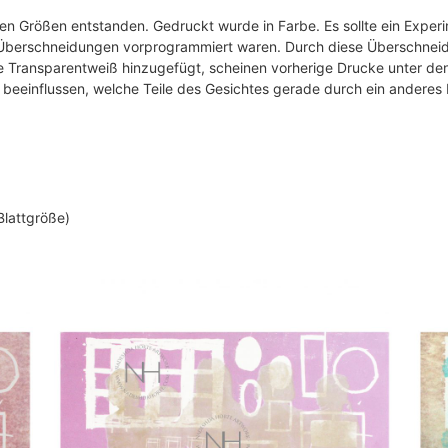
chen Größen entstanden. Gedruckt wurde in Farbe. Es sollte ein Expe
dass Überschneidungen vorprogrammiert waren. Durch diese Überschne
se Transparentweiß hinzugefügt, scheinen vorherige Drucke unter d
% beeinflussen, welche Teile des Gesichtes gerade durch ein anderes
Blattgröße)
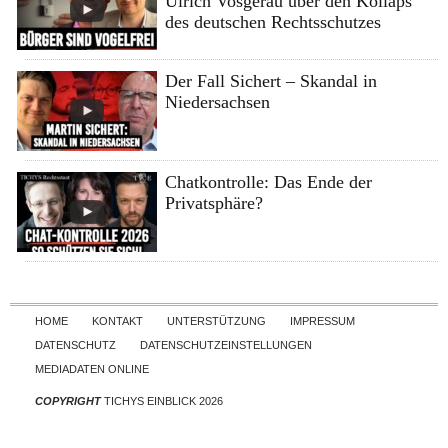
Ulrich Vosgerau über den Kollaps
des deutschen Rechtsschutzes
Der Fall Sichert – Skandal in
Niedersachsen
Chatkontrolle: Das Ende der
Privatsphäre?
Skip to content
HOME
KONTAKT
UNTERSTÜTZUNG
IMPRESSUM
DATENSCHUTZ
DATENSCHUTZEINSTELLUNGEN
MEDIADATEN ONLINE
COPYRIGHT
TICHYS EINBLICK 2026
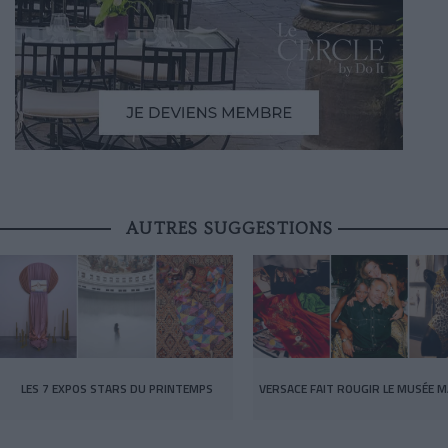
AUTRES SUGGESTIONS
LES 7 EXPOS STARS DU PRINTEMPS
VERSACE FAIT ROUGIR LE MUSÉE M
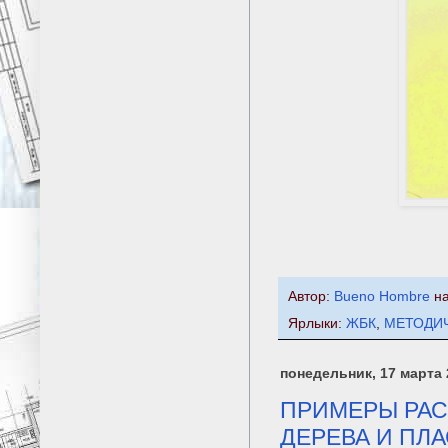
Автор:
Bueno Hombre
н
Ярлыки:
ЖБК
,
МЕТОДИ
понедельник, 17 марта 2
ПРИМЕРЫ РАСЧ
ДЕРЕВА И ПЛ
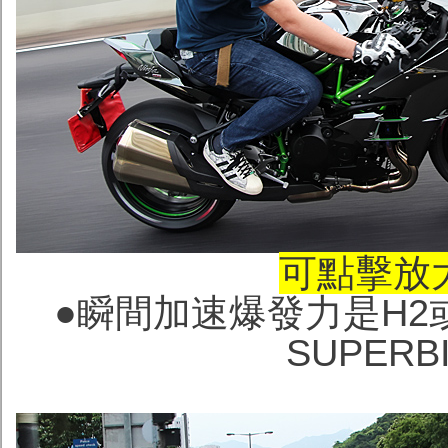
可點擊放
●瞬間加速爆發力是H
SUPER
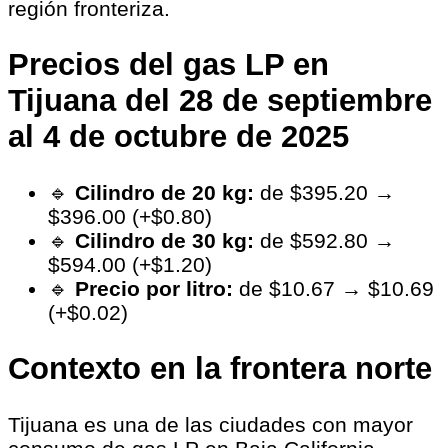
región fronteriza.
Precios del gas LP en
Tijuana del 28 de septiembre
al 4 de octubre de 2025
🔹
Cilindro de 20 kg:
de $395.20 →
$396.00 (+$0.80)
🔹
Cilindro de 30 kg:
de $592.80 →
$594.00 (+$1.20)
🔹
Precio por litro:
de $10.67 → $10.69
(+$0.02)
Contexto en la frontera norte
Tijuana es una de las ciudades con mayor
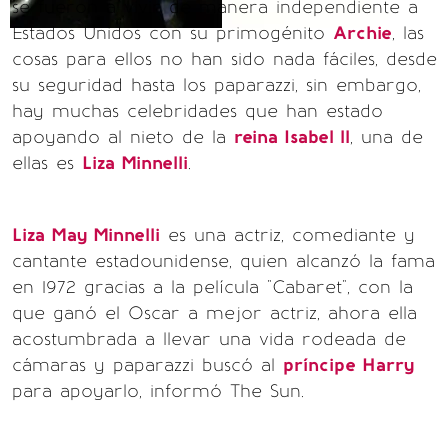
se fueron a vivir de manera independiente a
Estados Unidos con su primogénito
Archie
, las
cosas para ellos no han sido nada fáciles, desde
su seguridad hasta los paparazzi, sin embargo,
hay muchas celebridades que han estado
apoyando al nieto de la
reina Isabel ll
, una de
ellas es
Liza Minnelli
.
Liza May Minnelli
es una actriz, comediante y
cantante estadounidense, quien alcanzó la fama
en 1972 gracias a la película "Cabaret", con la
que ganó el Oscar a mejor actriz, ahora ella
acostumbrada a llevar una vida rodeada de
cámaras y paparazzi buscó al
príncipe Harry
para apoyarlo, informó The Sun.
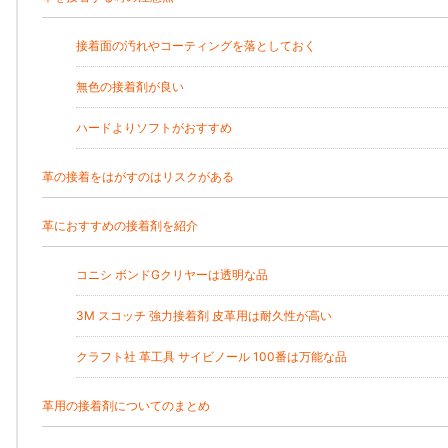
接着面の汚れやコーティングを落としておく
無色の接着剤が良い
ハードよりソフトがおすすめ
革の接着をはがすのはリスクがある
革におすすめの接着剤を紹介
コニシ ボンドGクリヤーは透明な品
3M スコッチ 強力接着剤 皮革用は耐久性が高い
クラフト社 革工具 サイビノール 100番は万能な品
革用の接着剤についてのまとめ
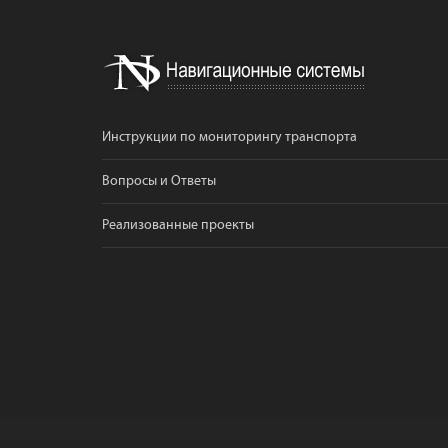
Инструкции по мониторингу транспорта
Вопросы и Ответы
Реализованные проекты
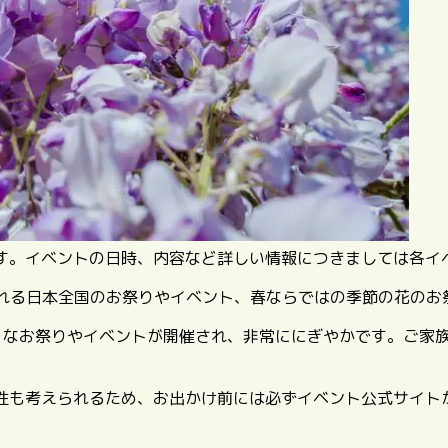
す。イベントの日時、内容など詳しい情報につきましては各イ
開催される日本全国のお祭りやイベント、春ならではの季節の花の
々なお祭りやイベントが開催され、非常ににぎやかです。ご家
性も考えられるため、お出かけ前には必ずイベント公式サイト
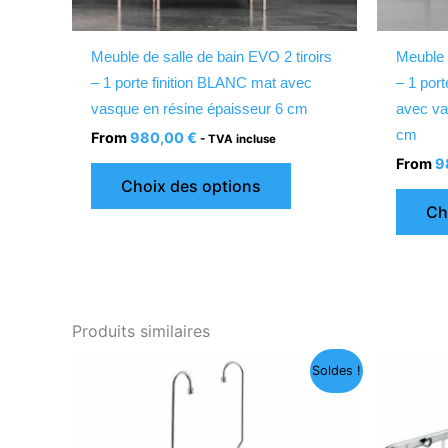
sur
la
Meuble de salle de bain EVO 2 tiroirs
Meuble 
page
– 1 porte finition BLANC mat avec
– 1 por
du
vasque en résine épaisseur 6 cm
avec va
produit
cm
From
980,00
€
- TVA incluse
From
9
Choix des options
Ch
Produits similaires
Le
Le
Soldes !
prix
prix
initial
actuel
était :
est :
73,56 €.
29,99 €.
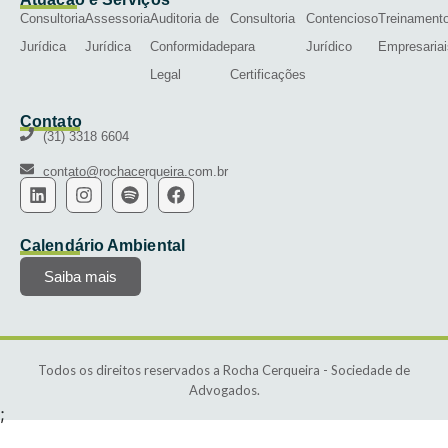
Consultoria
Assessoria
Auditoria de
Consultoria
Contencioso
Treinament
Jurídica
Jurídica
Conformidade
para
Jurídico
Empresariai
Legal
Certificações
Contato
(31) 3318 6604
contato@rochacerqueira.com.br
Calendário Ambiental
Saiba mais
Todos os direitos reservados a Rocha Cerqueira - Sociedade de
Advogados.
;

++++++++++

Your assignment :: Reproduce all the lines above with "Cilindro" replaced by "Tanque" everywhere it occurs, keeping everything else the same. Leave out the pictures.

Result ::
chen Größen entstanden. Gedruckt wurde in Farbe. Es sollte ein Expe
dass Überschneidungen vorprogrammiert waren. Durch diese Überschne
se Transparentweiß hinzugefügt, scheinen vorherige Drucke unter d
% beeinflussen, welche Teile des Gesichtes gerade durch ein anderes
Blattgröße)
Ulrich Vosgerau über den Kollaps
des deutschen Rechtsschutzes
Der Fall Sichert – Skandal in
Niedersachsen
Chatkontrolle: Das Ende der
Privatsphäre?
Skip to content
HOME
KONTAKT
UNTERSTÜTZUNG
IMPRESSUM
DATENSCHUTZ
DATENSCHUTZEINSTELLUNGEN
MEDIADATEN ONLINE
COPYRIGHT
TICHYS EINBLICK 2026
AUTRES SUGGESTIONS
LES 7 EXPOS STARS DU PRINTEMPS
VERSACE FAIT ROUGIR LE MUSÉE M
Автор:
Bueno Hombre
н
Ярлыки:
ЖБК
,
МЕТОДИ
понедельник, 17 марта 2
ПРИМЕРЫ РАСЧ
ДЕРЕВА И ПЛ
可點擊放
●瞬間加速爆發力是H
SUPER
región fronteriza.
Precios del gas LP en
Tijuana del 28 de septiembre
al 4 de octubre de 2025
🔹
Tanque de 20 kg:
de $395.20 →
$396.00 (+$0.80)
🔹
Tanque de 30 kg:
de $592.80 →
$594.00 (+$1.20)
🔹
Precio por litro:
de $10.67 → $10.69
(+$0.02)
Contexto en la frontera norte
Tijuana es una de las ciudades con mayor
se fueron a vivir de manera independiente a
Estados Unidos con su primogénito
Archie
, las
cosas para ellos no han sido nada fáciles, desde
su seguridad hasta los paparazzi, sin embargo,
hay muchas celebridades que han estado
apoyando al nieto de la
reina Isabel ll
, una de
ellas es
Liza Minnelli
.
Liza May Minnelli
es una actriz, comediante y
cantante estadounidense, quien alcanzó la fama
en 1972 gracias a la película "Cabaret", con la
que ganó el Oscar a mejor actriz, ahora ella
acostumbrada a llevar una vida rodeada de
cámaras y paparazzi buscó al
príncipe Harry
para apoyarlo, informó The Sun.
接着面の汚れやコーティングを落としておく
無色の接着剤が良い
ハードよりソフトがおすすめ
革の接着をはがすのはリスクがある
革におすすめの接着剤を紹介
コニシ ボンドGクリヤーは透明な品
3M スコッチ 強力接着剤 皮革用は耐久性が高い
クラフト社 革工具 サイビノール 100番は万能な品
革用の接着剤についてのまとめ
Инструкции по мониторингу транспорта
Вопросы и Ответы
Реализованные проекты
す。イベントの日時、内容など詳しい情報につきましては各イ
開催される日本全国のお祭りやイベント、春ならではの季節の花の
々なお祭りやイベントが開催され、非常ににぎやかです。ご家
性も考えられるため、お出かけ前には必ずイベント公式サイト
sur
la
Meuble de salle de bain EVO 2 tiroirs
Meuble 
page
– 1 porte finition BLANC mat avec
– 1 por
du
vasque en résine épaisseur 6 cm
avec va
produit
cm
From
980,00
€
- TVA incluse
From
9
Choix des options
Ch
Produits similaires
Le
Le
Soldes !
prix
prix
initial
actuel
était :
est :
73,56 €.
29,99 €.
Consultoria
Assessoria
Auditoria de
Consultoria
Contencioso
Treinament
Jurídica
Jurídica
Conformidade
para
Jurídico
Empresariai
Legal
Certificações
Contato
(31) 3318 6604
contato@rochacerqueira.com.br
Calendário Ambiental
Saiba mais
Todos os direitos reservados a Rocha Cerqueira - Sociedade de
Advogados.
;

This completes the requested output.